■ WORK INSTRUCTIONS ■
Copy the entries below verbatim, omitting any pictures they contain.

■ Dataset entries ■
-*-

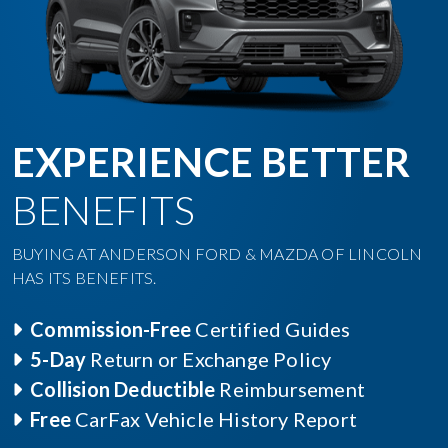
EXPERIENCE BETTER
BENEFITS
BUYING AT ANDERSON FORD & MAZDA OF LINCOLN
HAS ITS BENEFITS.
Commission-Free
Certified Guides
5-Day
Return or Exchange Policy
Collision Deductible
Reimbursement
Free
CarFax Vehicle History Report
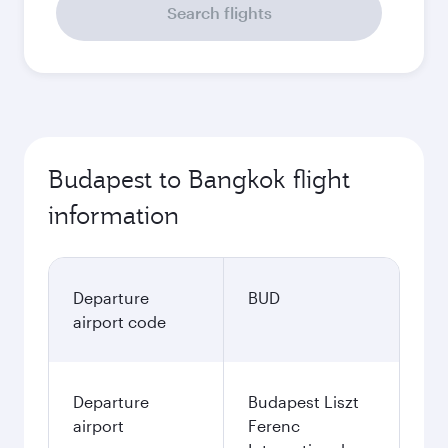
Search flights
Budapest to Bangkok flight
information
Departure
BUD
airport code
Departure
Budapest Liszt
airport
Ferenc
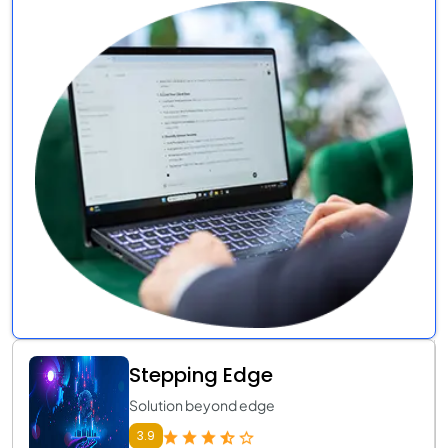
Stepping Edge
Solution beyond edge
3.9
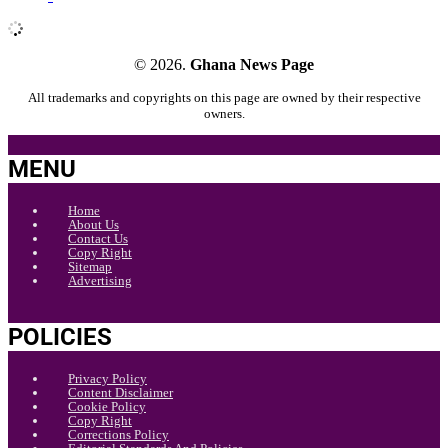
© 2026.
Ghana News Page
All trademarks and copyrights on this page are owned by their respective
owners.
MENU
Home
About Us
Contact Us
Copy Right
Sitemap
Advertising
POLICIES
Privacy Policy
Content Disclaimer
Cookie Policy
Copy Right
Corrections Policy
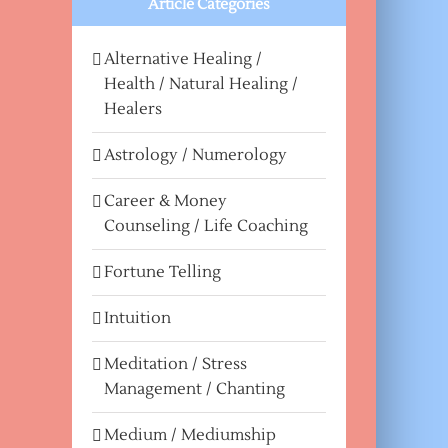
Article Categories
Alternative Healing /
Health / Natural Healing /
Healers
Astrology / Numerology
Career & Money
Counseling / Life Coaching
Fortune Telling
Intuition
Meditation / Stress
Management / Chanting
Medium / Mediumship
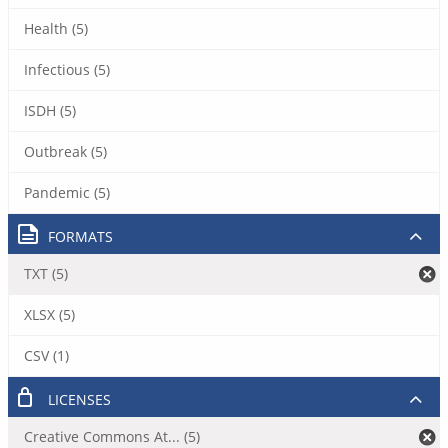
Health (5)
Infectious (5)
ISDH (5)
Outbreak (5)
Pandemic (5)
FORMATS
TXT (5)
XLSX (5)
CSV (1)
LICENSES
Creative Commons At... (5)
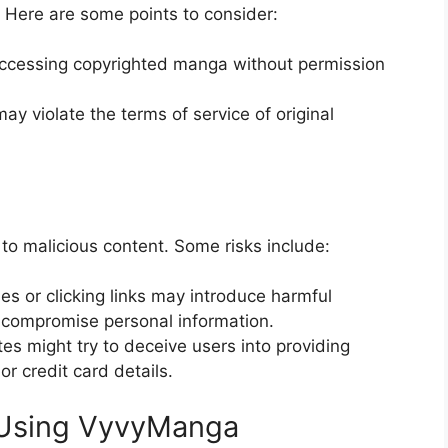
 Here are some points to consider:
accessing copyrighted manga without permission
y violate the terms of service of original
 to malicious content. Some risks include:
es or clicking links may introduce harmful
 compromise personal information.
es might try to deceive users into providing
r credit card details.
 Using VyvyManga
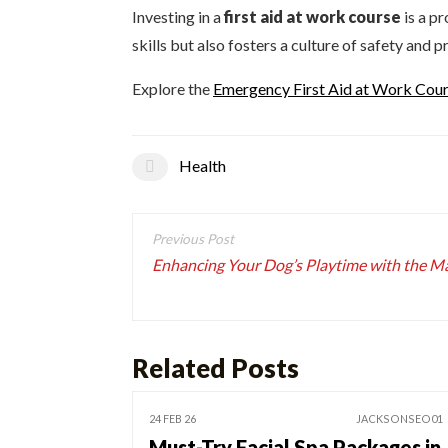
Investing in a
first aid at work course
is a p
skills but also fosters a culture of safety and
Explore the
Emergency First Aid at Work Co
Health
Post
navigation
Enhancing Your Dog’s Playtime with the Mag
Related Posts
24 FEB 26
JACKSONSEO01
Must-Try Facial Spa Packages in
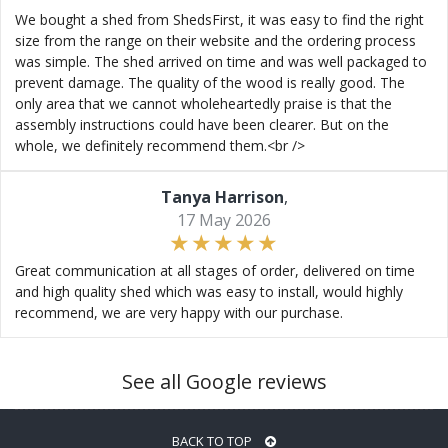
We bought a shed from ShedsFirst, it was easy to find the right
size from the range on their website and the ordering process
was simple. The shed arrived on time and was well packaged to
prevent damage. The quality of the wood is really good. The
only area that we cannot wholeheartedly praise is that the
assembly instructions could have been clearer. But on the
whole, we definitely recommend them.<br />
Tanya Harrison
,
17 May 2026
Great communication at all stages of order, delivered on time
and high quality shed which was easy to install, would highly
recommend, we are very happy with our purchase.
See all Google reviews
BACK TO TOP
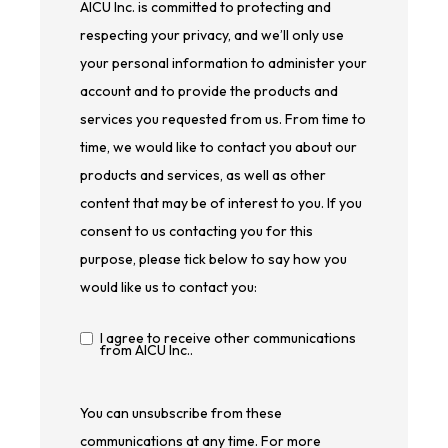
AICU Inc. is committed to protecting and
respecting your privacy, and we’ll only use
your personal information to administer your
account and to provide the products and
services you requested from us. From time to
time, we would like to contact you about our
products and services, as well as other
content that may be of interest to you. If you
consent to us contacting you for this
purpose, please tick below to say how you
would like us to contact you:
I agree to receive other communications
from AICU Inc..
You can unsubscribe from these
communications at any time. For more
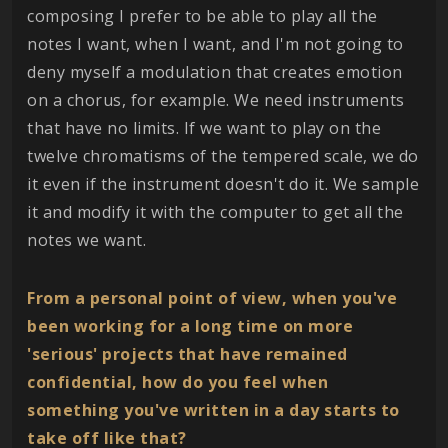
composing I prefer to be able to play all the
notes I want, when I want, and I'm not going to
deny myself a modulation that creates emotion
on a chorus, for example. We need instruments
that have no limits. If we want to play on the
twelve chromatisms of the tempered scale, we do
it even if the instrument doesn't do it. We sample
it and modify it with the computer to get all the
notes we want.
From a personal point of view, when you've
been working for a long time on more
'serious' projects that have remained
confidential, how do you feel when
something you've written in a day starts to
take off like that?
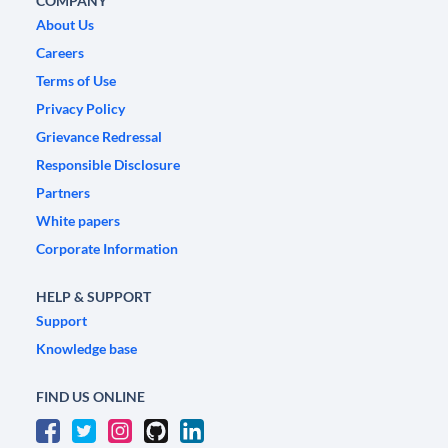
COMPANY
About Us
Careers
Terms of Use
Privacy Policy
Grievance Redressal
Responsible Disclosure
Partners
White papers
Corporate Information
HELP & SUPPORT
Support
Knowledge base
FIND US ONLINE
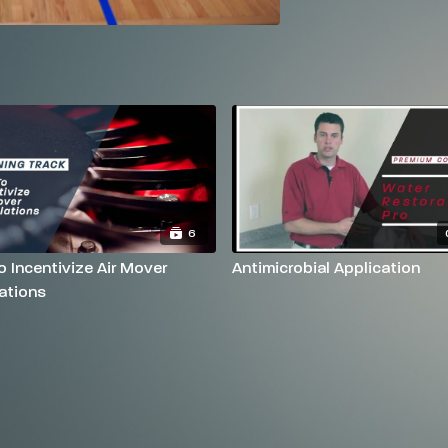
6
 Incentivize Air Mover
Antimicrobial Application
ations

-*-

■ TASK OUTPUT ■
EXPERIENCE BETTER
BENEFITS
BUYING AT ANDERSON FORD & MAZDA OF LINCOLN
HAS ITS BENEFITS.
Commission-Free
Certified Guides
5-Day
Return or Exchange Policy
Collision Deductible
Reimbursement
Free
CarFax Vehicle History Report
Search flights
Budapest to Bangkok flight
information
Departure
BUD
airport code
Departure
Budapest Liszt
airport
Ferenc
Stepping Edge
Solution beyond edge
3.9
© 2026.
Ghana News Page
All trademarks and copyrights on this page are owned by their respective
owners.
MENU
Home
About Us
Contact Us
Copy Right
Sitemap
Advertising
POLICIES
Privacy Policy
Content Disclaimer
Cookie Policy
Copy Right
Corrections Policy
Article Categories
Alternative Healing /
Health / Natural Healing /
Healers
Astrology / Numerology
Career & Money
Counseling / Life Coaching
Fortune Telling
Intuition
Meditation / Stress
Management / Chanting
Medium / Mediumship
Health (5)
Infectious (5)
ISDH (5)
Outbreak (5)
Pandemic (5)
FORMATS
TXT (5)
XLSX (5)
CSV (1)
LICENSES
Creative Commons At... (5)
 Here are some points to consider:
accessing copyrighted manga without permission
y violate the terms of service of original
 to malicious content. Some risks include:
es or clicking links may introduce harmful
 compromise personal information.
es might try to deceive users into providing
r credit card details.
 Using VyvyManga
Investing in a
first aid at work course
is a p
skills but also fosters a culture of safety and
Explore the
Emergency First Aid at Work Co
Health
Post
navigation
Enhancing Your Dog’s Playtime with the Mag
Related Posts
24 FEB 26
JACKSONSEO01
Must-Try Facial Spa Packages in
We bought a shed from ShedsFirst, it was easy to find the right
size from the range on their website and the ordering process
was simple. The shed arrived on time and was well packaged to
prevent damage. The quality of the wood is really good. The
only area that we cannot wholeheartedly praise is that the
assembly instructions could have been clearer. But on the
whole, we definitely recommend them.<br />
Tanya Harrison
,
17 May 2026
Great communication at all stages of order, delivered on time
and high quality shed which was easy to install, would highly
recommend, we are very happy with our purchase.
See all Google reviews
BACK TO TOP
AICU Inc. is committed to protecting and
respecting your privacy, and we’ll only use
your personal information to administer your
account and to provide the products and
services you requested from us. From time to
time, we would like to contact you about our
products and services, as well as other
content that may be of interest to you. If you
consent to us contacting you for this
purpose, please tick below to say how you
would like us to contact you:
I agree to receive other communications
from AICU Inc..
You can unsubscribe from these
communications at any time. For more
composing I prefer to be able to play all the
notes I want, when I want, and I'm not going to
deny myself a modulation that creates emotion
on a chorus, for example. We need instruments
that have no limits. If we want to play on the
twelve chromatisms of the tempered scale, we do
it even if the instrument doesn't do it. We sample
it and modify it with the computer to get all the
notes we want.
From a personal point of view, when you've
been working for a long time on more
'serious' projects that have remained
confidential, how do you feel when
something you've written in a day starts to
take off like that?
COMPANY
About Us
Careers
Terms of Use
Privacy Policy
Grievance Redressal
Responsible Disclosure
Partners
White papers
Corporate Information
HELP & SUPPORT
Support
Knowledge base
FIND US ONLINE
6
 Incentivize Air Mover
Antimicrobial Application
ations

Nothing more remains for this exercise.